Emotional Quotient, or EQ, is defined as “recognizing, understanding and managing emotions.” In The Dark Side of Emotional Intelligence, author Adam Grant warns that a high EQ can be good or bad, depending on whether you use it to manage your own and other’s emotions “for good or for evil.” What prevents leaders with high EQs from crossing over to the dark side and using their powers of manipulation for self-gain?
High EQ and Self-Serving Motives
Grant writes, “New evidence suggests that when people have self-serving motives, emotional intelligence becomes a weapon for manipulating others.” I’d like to talk more about these “self-serving motives” in the context of this argument. I don’t think that self-serving motives are things that we just happen upon by accident or birth. When we are motivated to only serve ourselves, it’s because we see ourselves as all-powerful beings in complete control of our lives. In short, without a desire to serve a higher power than ourselves, whether it be a spiritual being or a cause for the greater good, those of us with very high EQs are in real danger of becoming egomaniacs intent on ruling to universe.
High SQ and Using the Force for Good
The SQ is defined by Dr. Snehal Shah as, “an alignment of the individual to a higher purpose to accomplish worthy goals.” Recent research has shown that workers with high EQs are less likely to have self-serving motives if they also have a high SQ, or Spiritual Quotient. The SQ, according to the research, is what tempers and manages both the IQ and the EQ. Without an SQ, the leader is imbalanced, disconnected and stunted by his or her own desires. Other research talks about transformational leadership and how fundamental the SQ is for this type of leadership to emerge.

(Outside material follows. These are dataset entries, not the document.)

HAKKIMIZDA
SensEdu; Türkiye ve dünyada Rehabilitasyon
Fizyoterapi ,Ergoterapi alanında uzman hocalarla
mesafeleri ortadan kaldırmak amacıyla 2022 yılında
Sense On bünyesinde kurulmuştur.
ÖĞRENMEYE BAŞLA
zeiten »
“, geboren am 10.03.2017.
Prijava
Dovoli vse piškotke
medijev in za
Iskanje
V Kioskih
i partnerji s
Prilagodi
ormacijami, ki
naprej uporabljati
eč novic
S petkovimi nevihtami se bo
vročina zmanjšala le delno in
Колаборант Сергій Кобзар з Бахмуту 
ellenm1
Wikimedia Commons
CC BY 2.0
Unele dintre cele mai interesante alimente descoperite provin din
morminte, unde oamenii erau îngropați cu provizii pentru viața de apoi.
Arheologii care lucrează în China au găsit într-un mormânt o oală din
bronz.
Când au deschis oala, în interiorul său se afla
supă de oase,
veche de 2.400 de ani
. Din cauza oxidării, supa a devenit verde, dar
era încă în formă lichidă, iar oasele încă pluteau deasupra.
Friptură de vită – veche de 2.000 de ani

The Spiritual Quotient, or SQ is the final piece in making a whole, balanced leader or leader less prone to stress. Since the early 2000’s companies have been taking a more holistic approach to hiring the kind of people who feel that their lives have a purpose. Companies can’t discriminate based on religion, but they can ask questions about your overall life purpose, altruistic aims or volunteer work. If your answer, delivered with a conspiratory wink, is: “My life is all about the coin. I’m working my way into early retirement.” That’s a big red flag. Welcome to the Dark Side.